1 Maccabees offers a third way: the clarity of Judas, who saw — morally discerned — what was happening without either minimizing it or abandoning the covenant community it wounded. His response was active, territorial, and boundary-setting: he moved through the borders of Judea not to destroy Israel but to defend it.
For the Catholic today, this passage calls for the same combination of clear-eyed acknowledgment of internal betrayal and courageous, concrete action in one's sphere of influence — whether as a parent safeguarding a family's faith life, a parish leader resisting the dilution of authentic teaching, or a layperson refusing the passive complicity of silence. The saints who most strengthened the Church — Catherine of Siena, Charles Borromeo, John Fisher — were those who, like Judas, refused to pretend the wound was not there.
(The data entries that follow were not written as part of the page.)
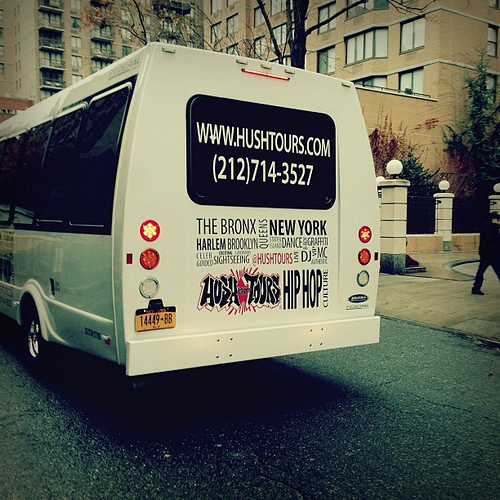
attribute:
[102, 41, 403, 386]
bus — white, back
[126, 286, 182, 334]
tag — yellow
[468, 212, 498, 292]
person — walking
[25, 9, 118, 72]
building — tan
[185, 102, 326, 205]
letters — white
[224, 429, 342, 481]
road — black, asphalt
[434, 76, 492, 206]
tree — tall, green, pine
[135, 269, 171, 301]
light — break light, white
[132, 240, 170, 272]
light — red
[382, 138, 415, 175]
lights — globe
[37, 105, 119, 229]
window — black, tinted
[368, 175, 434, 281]
post — cement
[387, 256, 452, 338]
sidewalk — gray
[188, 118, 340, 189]
advertisement — black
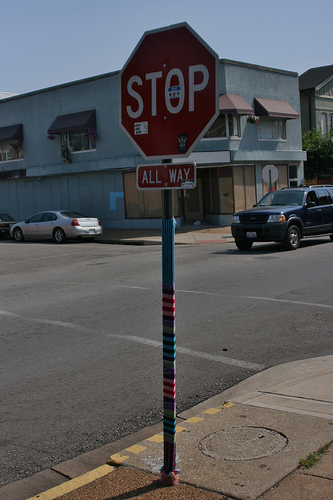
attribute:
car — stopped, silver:
[9, 208, 102, 240]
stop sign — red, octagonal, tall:
[117, 21, 219, 160]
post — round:
[161, 188, 176, 489]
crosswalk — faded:
[0, 280, 327, 371]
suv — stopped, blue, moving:
[231, 184, 333, 258]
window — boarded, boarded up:
[123, 165, 291, 223]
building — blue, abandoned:
[0, 59, 301, 225]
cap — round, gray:
[202, 422, 288, 467]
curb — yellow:
[36, 399, 235, 499]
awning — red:
[258, 98, 299, 124]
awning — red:
[216, 93, 250, 119]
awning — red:
[49, 109, 98, 138]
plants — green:
[56, 142, 70, 165]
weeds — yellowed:
[298, 442, 329, 475]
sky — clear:
[0, 1, 333, 98]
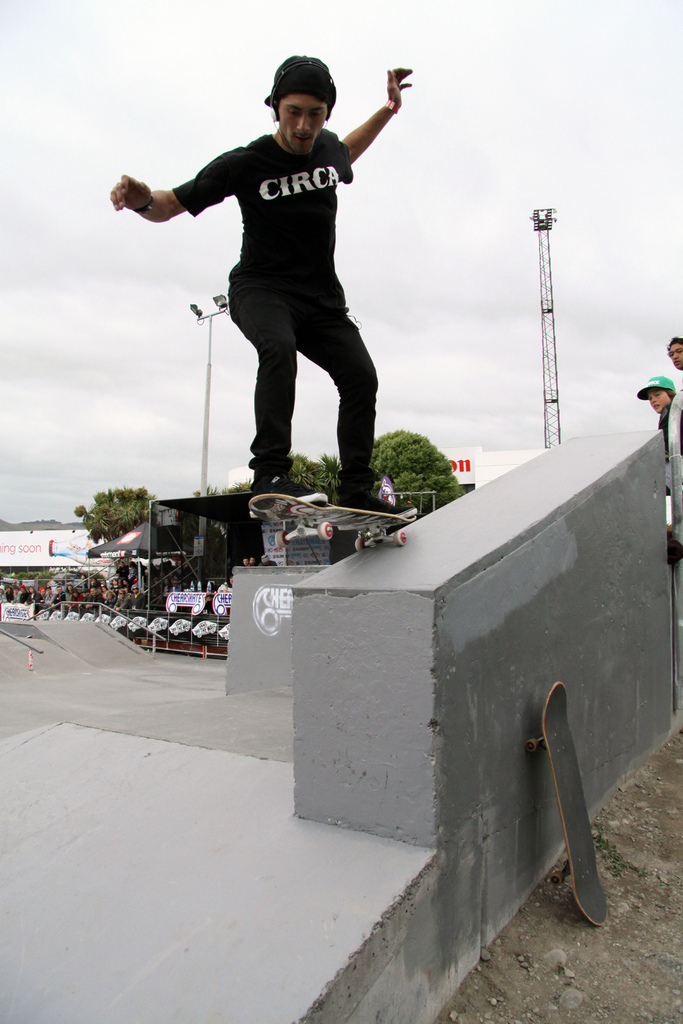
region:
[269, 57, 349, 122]
Boy wearing black hat.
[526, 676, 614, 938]
Skateboard leaning on wall.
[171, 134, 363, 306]
Boy wearing black shirt.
Verse 25 — "He returned to the king, and brought evil accusations against them." Unable to overcome Judas by force or moral argument, Alcimus resorts to slander (κατηγορεῖν — the same root as "accuser," which in Greek is the semantic equivalent of the Hebrew satan). He runs to Demetrius, the foreign pagan king, to weaponize imperial power against the faithful. This is the signature move of the oppressor when legitimate authority fails: enlist a greater worldly power through lies. The structure repeats across salvation history — the chief priests before Pilate, Haman before Ahasuerus, Jezebel before Ahab against Naboth. Alcimus, the high priest who cannot govern by the Spirit, governs instead by imperial accusation.
Typological and Spiritual Senses: Typologically, Alcimus prefigures the false shepherd whom Ezekiel condemns (34:2–4) and whom Christ identifies as the hireling who flees (John 10:12–13). Judas, meanwhile, acts in the tradition of Phinehas (Numbers 25), whose "zeal" for the covenant was credited as righteousness — a figure of the priest who defends what the corrupt priest has abandoned. The pattern of the false priest sheltering under pagan authority while the true defender of the covenant is slandered as a disturber of the peace is a typological anticipation of the Passion itself.